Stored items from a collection

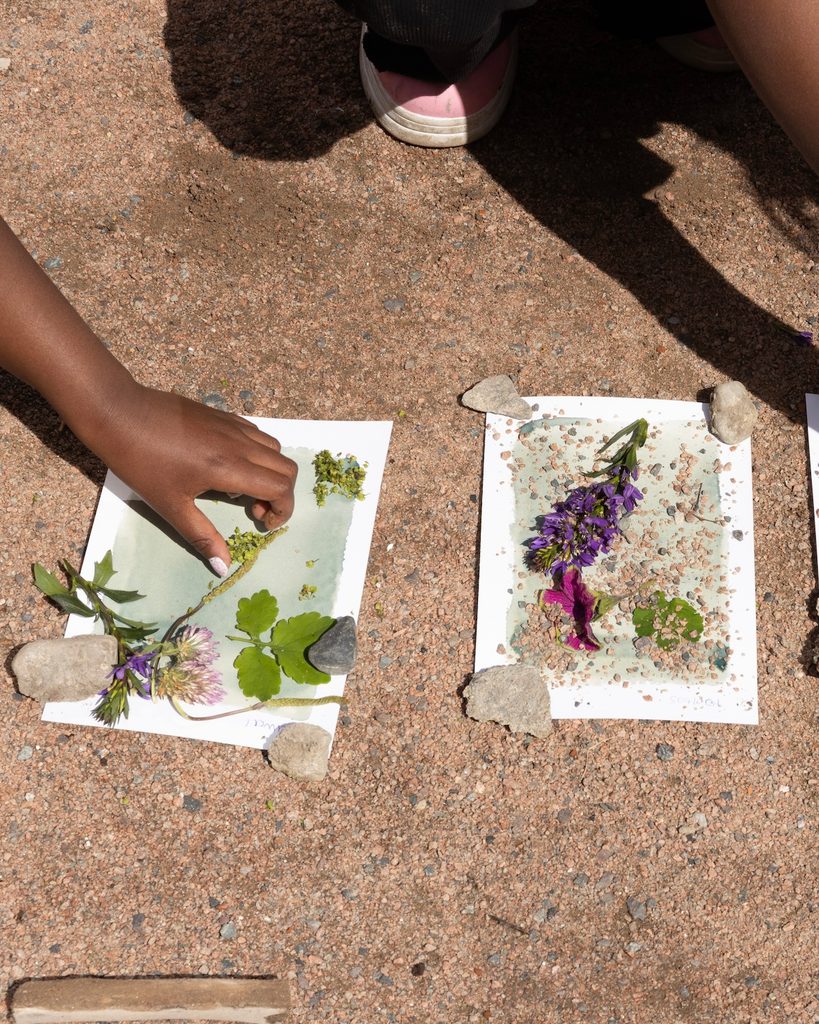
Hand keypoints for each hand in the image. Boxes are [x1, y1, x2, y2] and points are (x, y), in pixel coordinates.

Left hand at [90, 383, 297, 574]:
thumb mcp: (170, 505)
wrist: (120, 414)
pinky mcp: (223, 415)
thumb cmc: (141, 462)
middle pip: (287, 468)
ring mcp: (233, 426)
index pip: (281, 488)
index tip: (261, 522)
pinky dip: (257, 454)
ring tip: (241, 488)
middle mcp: (239, 444)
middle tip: (253, 509)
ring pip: (275, 449)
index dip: (282, 511)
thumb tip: (224, 566)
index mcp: (229, 468)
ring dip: (270, 473)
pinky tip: (228, 465)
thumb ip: (202, 536)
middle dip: (281, 495)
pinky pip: (256, 435)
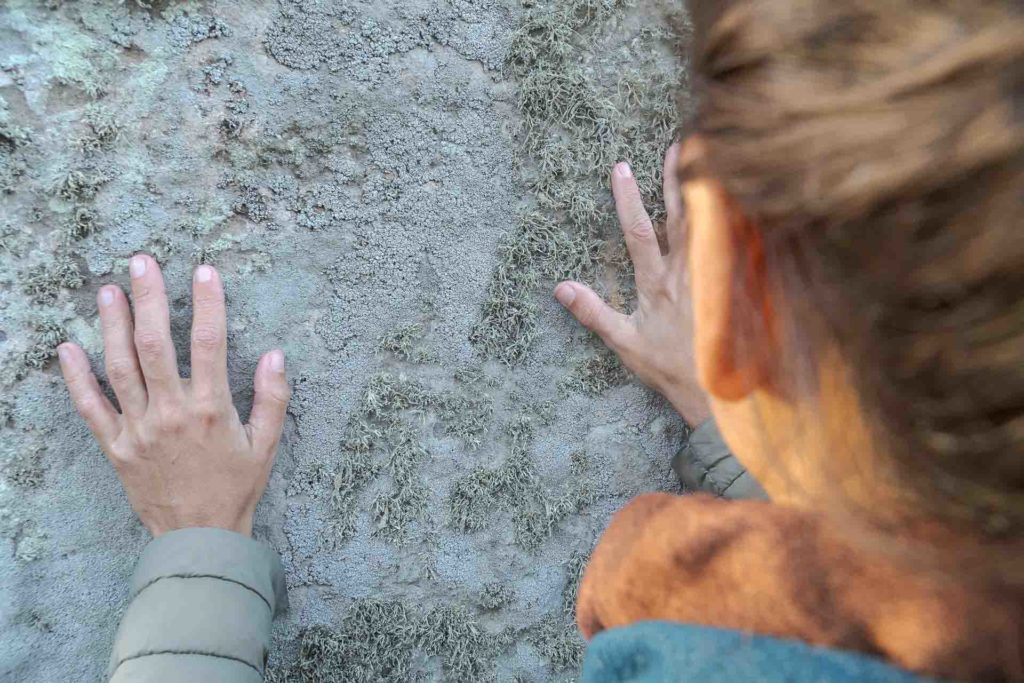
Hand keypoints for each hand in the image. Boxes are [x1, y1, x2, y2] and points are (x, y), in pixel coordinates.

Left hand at [57, 254, 290, 536]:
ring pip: (120, 367)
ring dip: (112, 325)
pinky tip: (67, 348)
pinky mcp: (116, 446)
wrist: (199, 536)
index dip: (208, 304)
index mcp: (211, 409)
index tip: (204, 272)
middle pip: (155, 344)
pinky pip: (90, 407)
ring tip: (108, 291)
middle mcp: (171, 413)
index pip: (210, 344)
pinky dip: (76, 378)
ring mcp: (139, 429)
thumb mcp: (266, 445)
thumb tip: (276, 355)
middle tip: (142, 263)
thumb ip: (272, 398)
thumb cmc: (236, 488)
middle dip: (149, 299)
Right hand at [554, 144, 710, 424]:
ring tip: (709, 161)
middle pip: (681, 218)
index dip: (628, 200)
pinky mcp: (731, 284)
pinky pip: (736, 245)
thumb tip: (561, 286)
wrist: (714, 393)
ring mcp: (711, 277)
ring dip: (707, 192)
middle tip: (678, 145)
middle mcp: (686, 274)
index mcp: (656, 285)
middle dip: (676, 180)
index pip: (639, 233)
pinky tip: (742, 200)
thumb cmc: (666, 368)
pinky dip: (737, 220)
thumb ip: (593, 313)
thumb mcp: (624, 344)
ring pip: (710, 226)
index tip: (621, 168)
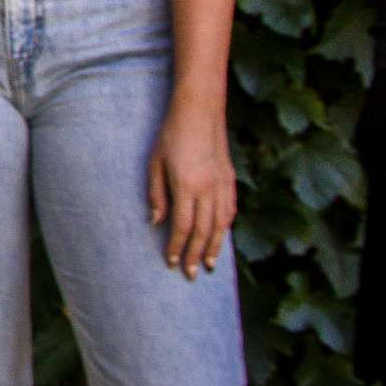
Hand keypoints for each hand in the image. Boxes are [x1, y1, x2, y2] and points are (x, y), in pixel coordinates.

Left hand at [148, 97, 236, 277]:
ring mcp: (222, 184)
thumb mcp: (155, 163)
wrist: (200, 111)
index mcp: (186, 186)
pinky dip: (225, 227)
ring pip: (220, 225)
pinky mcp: (230, 179)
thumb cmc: (171, 135)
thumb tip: (156, 222)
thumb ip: (157, 194)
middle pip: (204, 232)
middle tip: (192, 275)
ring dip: (215, 247)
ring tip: (210, 265)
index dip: (177, 247)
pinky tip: (221, 237)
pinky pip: (230, 210)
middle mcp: (208, 189)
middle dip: (197, 255)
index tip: (172, 263)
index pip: (183, 227)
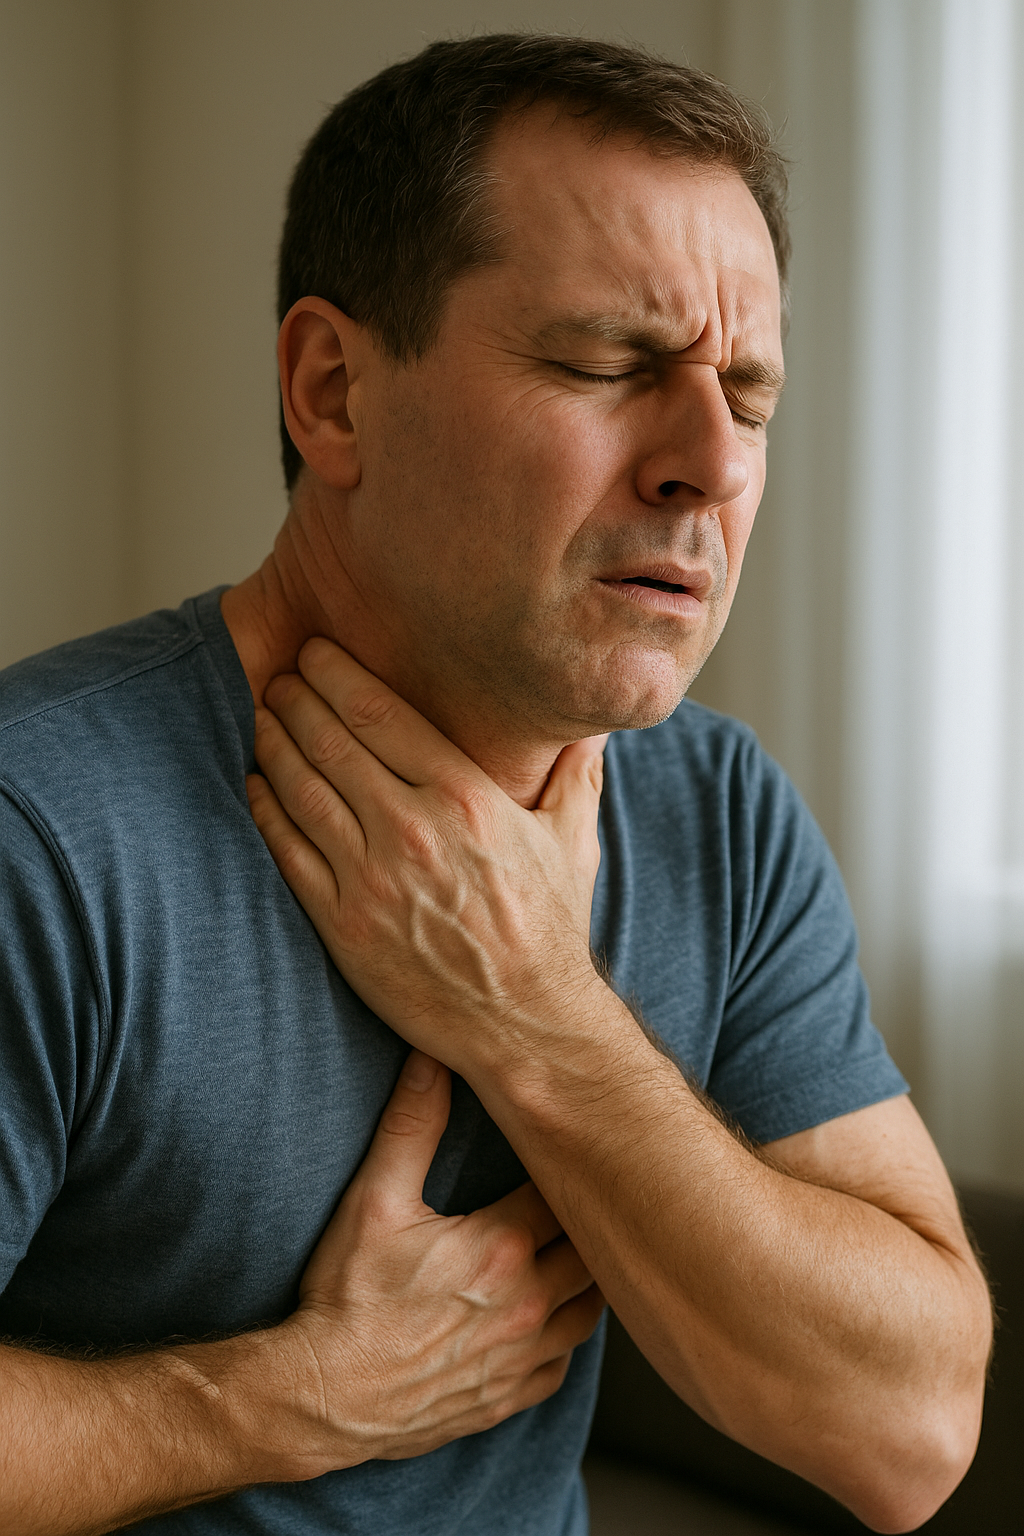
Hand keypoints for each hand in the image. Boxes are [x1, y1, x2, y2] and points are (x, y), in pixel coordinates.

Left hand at [246, 638, 608, 1075]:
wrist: (527, 1022)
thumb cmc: (550, 927)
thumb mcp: (573, 837)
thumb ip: (574, 768)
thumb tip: (590, 720)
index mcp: (465, 797)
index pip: (381, 714)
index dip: (338, 675)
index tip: (317, 653)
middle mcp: (412, 830)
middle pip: (331, 742)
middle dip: (296, 700)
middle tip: (278, 677)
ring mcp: (371, 879)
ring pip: (301, 790)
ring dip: (273, 746)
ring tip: (261, 719)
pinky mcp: (343, 925)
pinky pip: (289, 853)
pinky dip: (266, 811)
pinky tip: (256, 786)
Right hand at [273, 1048, 603, 1473]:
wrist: (323, 1397)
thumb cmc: (345, 1298)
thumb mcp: (374, 1200)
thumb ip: (411, 1125)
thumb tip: (431, 1059)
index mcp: (503, 1246)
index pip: (565, 1191)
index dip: (566, 1168)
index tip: (565, 1151)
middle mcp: (527, 1302)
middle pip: (591, 1251)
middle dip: (585, 1222)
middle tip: (579, 1197)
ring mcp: (522, 1357)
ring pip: (590, 1312)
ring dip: (585, 1281)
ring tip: (572, 1252)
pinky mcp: (508, 1398)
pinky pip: (562, 1367)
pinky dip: (563, 1339)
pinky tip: (549, 1319)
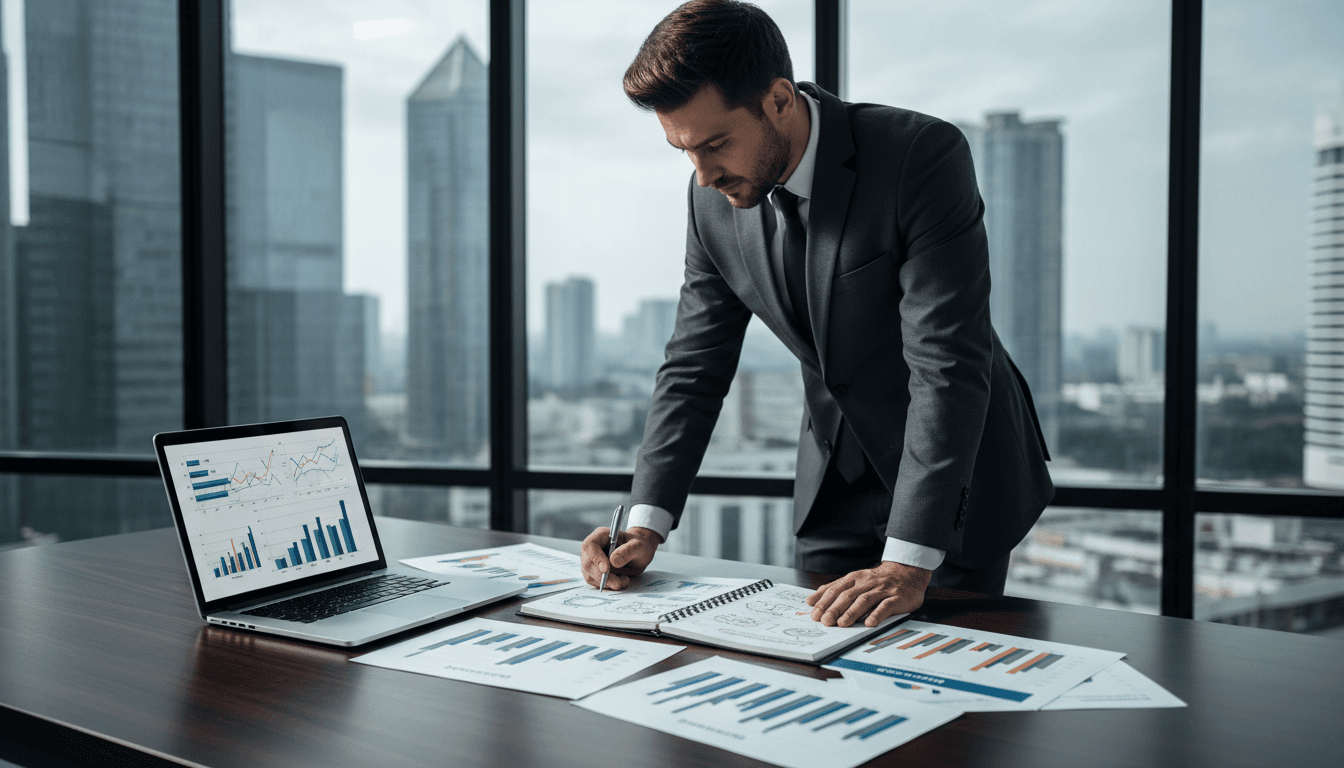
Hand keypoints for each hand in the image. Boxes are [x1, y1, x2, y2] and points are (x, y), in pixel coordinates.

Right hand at [579, 526, 661, 589]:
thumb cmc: (638, 546)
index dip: (595, 558)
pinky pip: (595, 583)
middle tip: (618, 582)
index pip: (589, 546)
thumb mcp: (638, 546)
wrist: (639, 553)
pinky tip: (620, 581)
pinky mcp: (594, 572)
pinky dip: (608, 585)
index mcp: (601, 535)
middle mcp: (592, 548)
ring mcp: (591, 561)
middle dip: (602, 576)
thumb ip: (628, 551)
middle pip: (587, 564)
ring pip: (590, 576)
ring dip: (606, 583)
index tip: (606, 569)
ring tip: (624, 580)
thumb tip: (613, 561)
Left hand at [805, 561, 930, 626]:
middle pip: (848, 595)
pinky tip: (869, 623)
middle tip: (825, 621)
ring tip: (842, 624)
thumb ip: (834, 589)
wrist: (907, 572)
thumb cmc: (877, 581)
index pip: (836, 589)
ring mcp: (882, 590)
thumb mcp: (855, 580)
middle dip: (835, 608)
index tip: (814, 614)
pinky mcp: (897, 598)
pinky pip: (886, 606)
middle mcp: (867, 583)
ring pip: (865, 600)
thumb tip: (811, 600)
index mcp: (855, 578)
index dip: (824, 602)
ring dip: (852, 612)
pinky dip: (877, 614)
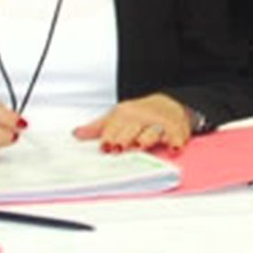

== Problem statement ==
Put down exactly the lines of the data above that run from its first line through the line bearing "ring pip: (120, 367)", and no pictures.

== Answer to this task ==
Hand keypoints for each hand in the image. Boxes are [x1, y1, x2, y2] and points are (x, y), in pixel coordinates.

Left hand at [90, 383, 297, 574]:
thumb mcp: (170, 505)
wrist: (120, 414)
pinky mcp: (223, 415)
thumb cmc: (141, 462)
middle pip: (287, 468)
ring mcp: (233, 426)
index pip: (281, 488)
index tip: (261, 522)
pinky dip: (257, 454)
ring tip: (241, 488)
middle mcp: (239, 444)
middle tip: (253, 509)
ring pip: (275, 449)
index dip: (282, 511)
thumb tip: (224, 566)
index mcp: (229, 468)
ring dip: (270, 473)
pinky tip: (228, 465)
thumb ip: (202, 536)
middle dip: (281, 495)
pinky pip: (256, 435)
Hand keypoints for each hand in the image. Boxes are [x1, y1, x2, y2] and points are (x, y), in pixel coordinates.

Left hand at [57, 254, 290, 536]:
ring pip: (120, 367)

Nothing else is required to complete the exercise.